102. “…ve len tecide lisünnetillahi tahviyla” (35.Fâtır: 43)
“…Sünnetullâh’ta bir değişme asla bulamazsın!”
103. “Hafizû ales Salevati ves Salâtil Vüsta…” (2.Bakara: 238)
“Salâtlara (namaz - Allâh’a yöneliş), özellikle orta salâta (ikindi - şuurda her an bunu yaşamaya) dikkat edin...”

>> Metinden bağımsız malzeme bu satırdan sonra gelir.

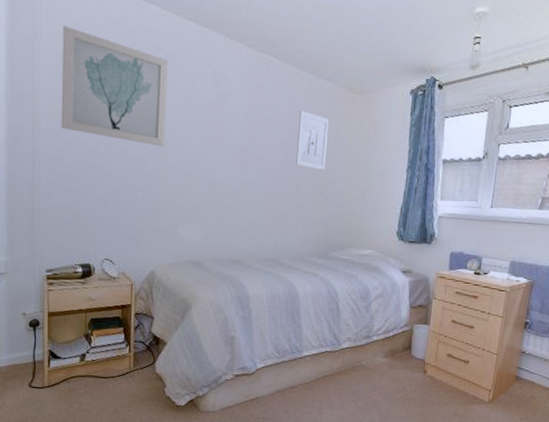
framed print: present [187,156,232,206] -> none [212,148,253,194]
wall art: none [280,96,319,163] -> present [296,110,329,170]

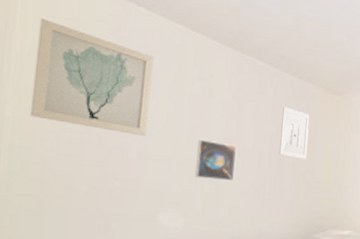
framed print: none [212,148,253,194] -> present [195,139,237,182]

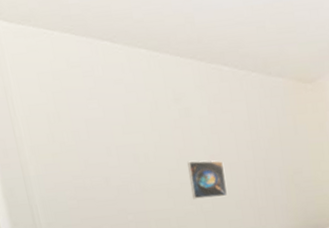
wall art: present [29,18,154,136] -> none [29,78,142,172]
wall art: present [279,106,310,159] -> none [258,109,292,161]

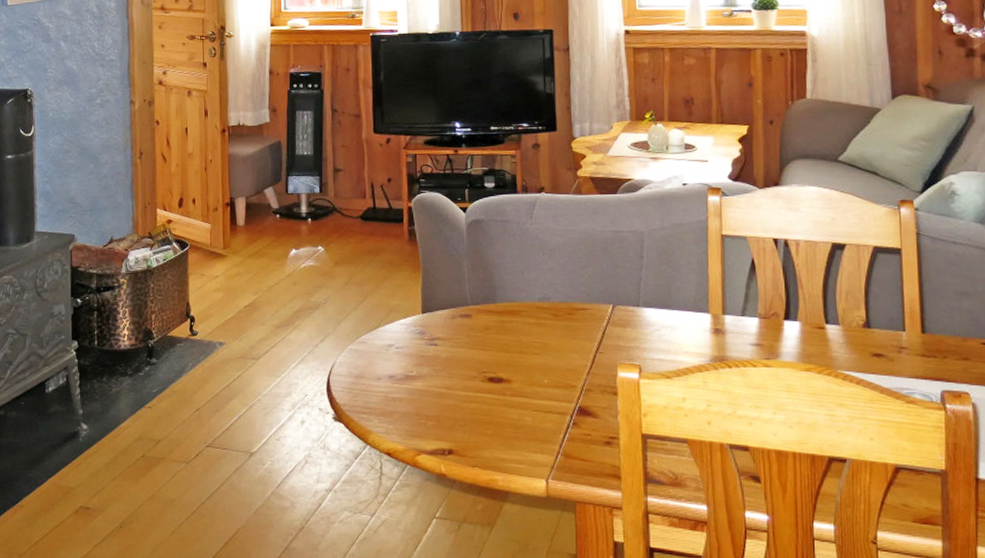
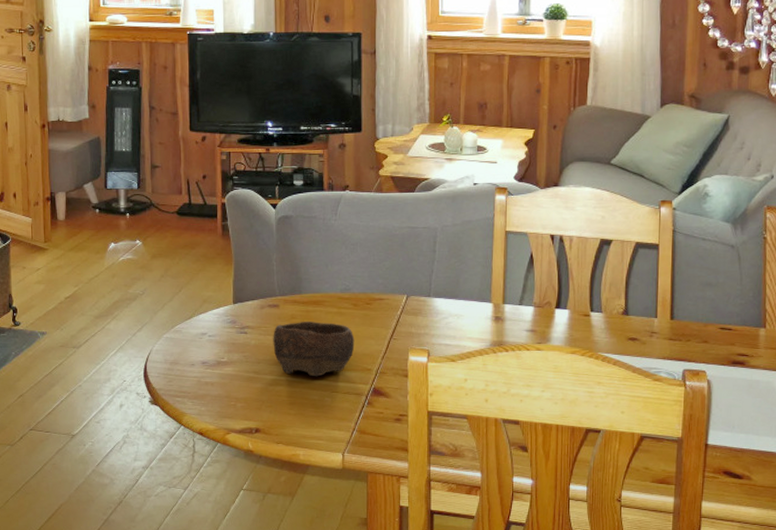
bowl: none [465,332,556,394] -> present [273,320,355,377]

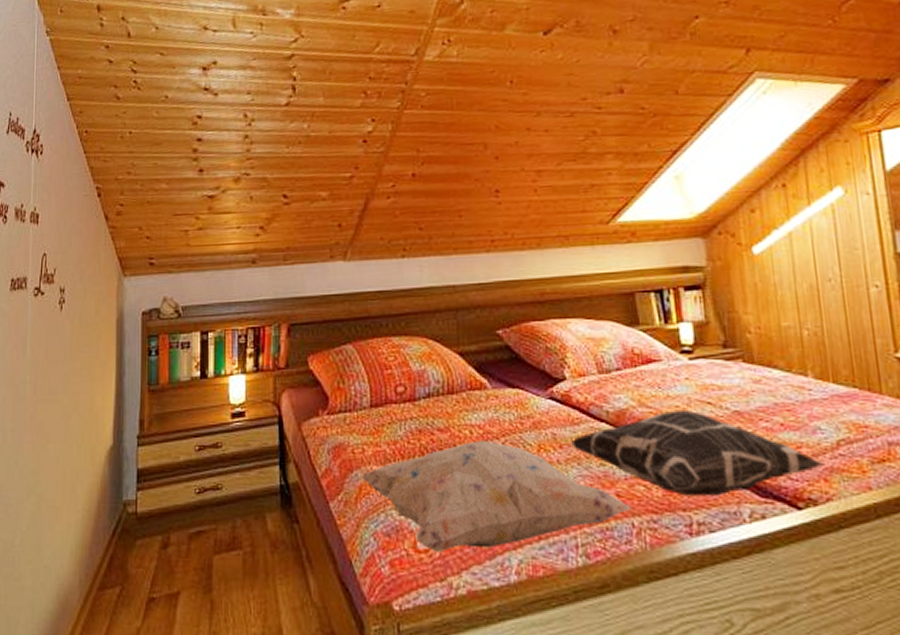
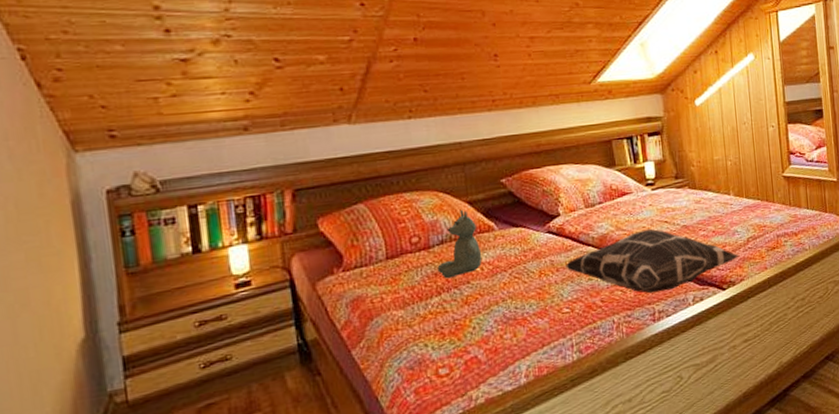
decorative pillow: present [362,441,631,553] -> none [382,274,612,374]
stuffed bear: none [422,360,472,438] -> present [437,209,483,279]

104. “Feveylün lil musalliyn; elleziyne hüm ‘an Salâtihim sâhûn” (107.Mâûn: 4-5)
“Vay hâline o (âdet diye) namaz kılanlara ki; Onlar, (iman edenin mi’râcı olan) salâtlarından (okunanların mânâsını yaşamaktan) kozalıdırlar (gâfildirler)!”
105. “Elleziyne hüm fiy Salâtihim haşi’un” (23.Mu’minûn: 2)
“Onlar (iman edenler) salâtlarında hakkıyla Allâh’ı müşahede etmenin yaşantısı içindedirler.”
106. “…innema yahşAllâhe min ‘ıbadiHİl ‘ulema’*…” (35.Fâtır: 28)
“…Allâh’tan, kullarından ancak âlimler (“Allâh” ismiyle işaret olunanı fark edenler, Azametini bilenler) haşyet duyar!..”
107. “…ve hafuni in küntüm mu’miniyn” (3.Âl-u İmran: 175)
“…benden korkun, eğer iman ehliyseniz.”